Rutherford's atomic model or planetary model of the atom is a model proposed by Ernest Rutherford.
In 1909 the Geiger and Marsden experiment was performed, also known as the Rutherford experiment, as it was led by Rutherford himself. The Rutherford scattering observed in the investigation suggested that the early "Panettone" and "Saturnian" atomic models were incorrect.
The new model proposed by Rutherford had features that have been maintained even in later models, such as:
The concentration of most matter in a small volume compared to the atomic size, that is, an atomic nucleus
The presence of electrons revolving around the atomic nucleus.
Rutherford did not say anything about the electrons' possible movement because he knew that their revolution around the central nucleus would cause electromagnetic radiations.

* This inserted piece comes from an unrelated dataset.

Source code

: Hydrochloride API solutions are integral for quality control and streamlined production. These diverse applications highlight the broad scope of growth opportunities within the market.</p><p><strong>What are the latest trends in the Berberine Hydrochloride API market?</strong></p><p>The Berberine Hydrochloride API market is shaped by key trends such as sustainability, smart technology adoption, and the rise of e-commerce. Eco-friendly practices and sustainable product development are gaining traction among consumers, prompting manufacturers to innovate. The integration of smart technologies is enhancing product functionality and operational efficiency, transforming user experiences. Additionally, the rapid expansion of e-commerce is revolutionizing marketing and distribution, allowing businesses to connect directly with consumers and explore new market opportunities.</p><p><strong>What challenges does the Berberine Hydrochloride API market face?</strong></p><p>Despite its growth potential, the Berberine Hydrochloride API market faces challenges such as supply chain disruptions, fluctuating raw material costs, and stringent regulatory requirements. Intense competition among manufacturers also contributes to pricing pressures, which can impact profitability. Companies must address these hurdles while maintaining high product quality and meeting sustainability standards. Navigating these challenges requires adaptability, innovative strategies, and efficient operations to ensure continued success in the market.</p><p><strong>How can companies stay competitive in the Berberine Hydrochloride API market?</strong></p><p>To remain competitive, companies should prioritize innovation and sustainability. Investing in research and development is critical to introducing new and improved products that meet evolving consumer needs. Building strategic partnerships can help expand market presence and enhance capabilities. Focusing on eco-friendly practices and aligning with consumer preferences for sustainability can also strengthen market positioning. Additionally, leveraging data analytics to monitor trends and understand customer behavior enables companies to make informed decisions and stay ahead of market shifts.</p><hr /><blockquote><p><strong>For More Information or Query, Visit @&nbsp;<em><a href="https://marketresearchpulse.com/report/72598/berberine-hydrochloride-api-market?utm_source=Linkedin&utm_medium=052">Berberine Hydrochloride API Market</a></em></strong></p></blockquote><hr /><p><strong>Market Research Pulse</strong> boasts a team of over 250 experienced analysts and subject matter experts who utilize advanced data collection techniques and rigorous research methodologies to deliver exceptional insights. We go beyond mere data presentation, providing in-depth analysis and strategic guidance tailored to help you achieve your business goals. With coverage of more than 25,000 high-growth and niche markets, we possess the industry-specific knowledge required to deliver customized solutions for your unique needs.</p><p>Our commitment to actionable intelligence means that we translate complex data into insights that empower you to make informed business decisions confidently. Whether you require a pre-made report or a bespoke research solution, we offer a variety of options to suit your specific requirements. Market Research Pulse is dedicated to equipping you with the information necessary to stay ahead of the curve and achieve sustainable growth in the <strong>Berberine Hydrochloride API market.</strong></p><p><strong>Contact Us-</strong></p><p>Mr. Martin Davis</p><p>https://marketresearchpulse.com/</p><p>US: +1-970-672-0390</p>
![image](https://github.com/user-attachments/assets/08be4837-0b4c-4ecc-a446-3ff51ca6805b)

Radiation can occur only when the electron jumps from one orbit to another.
As re showed the atom with a nucleus and electrons orbiting around it, like the planets of the solar system, it became known as the planetary model.
What Are the Postulates of Rutherford's Model?
The atom is mostly empty space. Rutherford denied Thomson's atomic model by confirming the existence of the atomic nucleus, already postulated by Nagaoka. However, Rutherford pointed out that the nucleus of the atom is tiny compared to the atom itself.
The atomic nucleus concentrates the mass and the positive charges of the atom, balancing the electrical charge of the electrons.
The negatively charged electrons present around the atom do not affect the scattering of the alpha particles.
How Did Bohr Expand on Rutherford's Model of the Atom?
Niels Bohr related the line spectra of the elements. He used a hydrogen atom. So, in 1913, Bohr proposed some postulates that altered the view of Rutherford's atomic model. He showed that electrons move around the atomic nucleus in circular paths orbits with well-defined energy (quantum mechanical energy), thus being an energy level or electronic layer. Only specific amounts of energy are allowed for each electron, with multiple integer values of the photon ( quantum number).
He also showed that when all the electrons in the atoms orbit around the nucleus at their lowest energy levels, the atom is in its ground state, which is the most stable. But if the electron absorbs photons, it jumps from a level closer to the nucleus to a higher energy level, more external. It is the activated state or excited state. But it is unstable, and the electron soon emits excess energy, returning to the lower energy level.
Using Max Planck's constant, Bohr obtained an exact formula for the energy levels of the hydrogen atom. Furthermore, he postulated that the angular momentum of the electron is quantized.
What Was Ernest Rutherford's Experiment Like?
In 1911 Rutherford proposed his model of atomic structure to explain the results of Geiger and Marsden's earlier experiment, which indicated the presence of a concentration of positively charged particles in the center of the atom: the atomic nucleus.
However, in his work, Rutherford proposed passing a high-speed α particle through an atom in a gold foil with a positive central charge while surrounded by an equal-magnitude charge of electrons. Rutherford concluded that the charge must be concentrated in a minimal volume relative to atomic size.
He did not attribute any structure to the orbits of the electrons. However, he did mention the Hantarō Nagaoka atomic model.